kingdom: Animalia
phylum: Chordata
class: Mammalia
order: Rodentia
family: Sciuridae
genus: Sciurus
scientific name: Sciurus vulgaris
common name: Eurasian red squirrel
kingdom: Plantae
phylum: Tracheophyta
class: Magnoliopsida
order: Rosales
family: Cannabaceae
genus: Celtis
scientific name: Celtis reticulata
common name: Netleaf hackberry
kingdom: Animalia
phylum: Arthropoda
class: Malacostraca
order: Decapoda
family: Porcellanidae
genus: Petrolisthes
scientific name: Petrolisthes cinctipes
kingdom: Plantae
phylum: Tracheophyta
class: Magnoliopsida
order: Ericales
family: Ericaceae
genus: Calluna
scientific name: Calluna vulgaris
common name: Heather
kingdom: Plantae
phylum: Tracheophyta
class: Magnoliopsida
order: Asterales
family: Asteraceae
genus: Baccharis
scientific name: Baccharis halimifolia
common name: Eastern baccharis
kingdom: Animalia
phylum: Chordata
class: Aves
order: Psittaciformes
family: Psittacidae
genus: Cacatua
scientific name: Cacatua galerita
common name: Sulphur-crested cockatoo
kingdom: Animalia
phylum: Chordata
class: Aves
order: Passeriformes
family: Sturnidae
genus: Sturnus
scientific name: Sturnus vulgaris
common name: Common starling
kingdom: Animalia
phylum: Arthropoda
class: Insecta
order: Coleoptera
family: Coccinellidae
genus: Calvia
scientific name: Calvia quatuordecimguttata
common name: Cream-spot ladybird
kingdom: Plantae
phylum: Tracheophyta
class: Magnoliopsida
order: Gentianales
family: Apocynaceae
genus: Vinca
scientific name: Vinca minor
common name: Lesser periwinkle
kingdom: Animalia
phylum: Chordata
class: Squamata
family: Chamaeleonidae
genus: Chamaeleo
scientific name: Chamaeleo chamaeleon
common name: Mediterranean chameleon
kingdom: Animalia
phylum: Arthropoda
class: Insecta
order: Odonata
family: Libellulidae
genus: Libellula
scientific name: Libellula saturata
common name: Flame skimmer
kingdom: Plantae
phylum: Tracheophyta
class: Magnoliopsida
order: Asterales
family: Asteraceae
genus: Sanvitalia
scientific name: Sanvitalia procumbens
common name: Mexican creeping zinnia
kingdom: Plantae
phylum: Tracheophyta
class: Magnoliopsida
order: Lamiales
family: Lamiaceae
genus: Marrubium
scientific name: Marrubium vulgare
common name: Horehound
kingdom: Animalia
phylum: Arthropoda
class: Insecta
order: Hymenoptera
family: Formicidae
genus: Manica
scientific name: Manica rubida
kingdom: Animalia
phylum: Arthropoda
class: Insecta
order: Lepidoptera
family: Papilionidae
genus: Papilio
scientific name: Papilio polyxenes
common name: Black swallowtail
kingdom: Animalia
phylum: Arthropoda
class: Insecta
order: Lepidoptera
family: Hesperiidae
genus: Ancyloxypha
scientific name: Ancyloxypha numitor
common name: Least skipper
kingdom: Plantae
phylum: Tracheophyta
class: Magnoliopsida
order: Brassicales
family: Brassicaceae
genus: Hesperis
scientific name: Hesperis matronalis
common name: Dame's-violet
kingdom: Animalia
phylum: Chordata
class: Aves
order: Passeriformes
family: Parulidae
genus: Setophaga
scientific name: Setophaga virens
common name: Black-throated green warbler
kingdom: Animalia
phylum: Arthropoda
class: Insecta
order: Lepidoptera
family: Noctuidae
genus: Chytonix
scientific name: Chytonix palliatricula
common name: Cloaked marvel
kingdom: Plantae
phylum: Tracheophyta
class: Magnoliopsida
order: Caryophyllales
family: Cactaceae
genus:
○ ○ ○ ○
WHAT THE TASK REQUIRES: Rewrite everything from the line containing "genus: Celtis" down to the line containing "genus: Baccharis", swapping "common name" for "vernacular name" and leaving all else unchanged.

REPLY TO THE TASK:
genus: Celtis
scientific name: Celtis reticulata
vernacular name: Netleaf hackberry
kingdom: Animalia
phylum: Arthropoda
class: Malacostraca
order: Decapoda
family: Porcellanidae
genus: Petrolisthes
scientific name: Petrolisthes cinctipes
kingdom: Plantae
phylum: Tracheophyta
class: Magnoliopsida
order: Ericales
family: Ericaceae
genus: Calluna
scientific name: Calluna vulgaris
vernacular name: Heather
kingdom: Plantae
phylum: Tracheophyta
class: Magnoliopsida
order: Asterales
family: Asteraceae
genus: Baccharis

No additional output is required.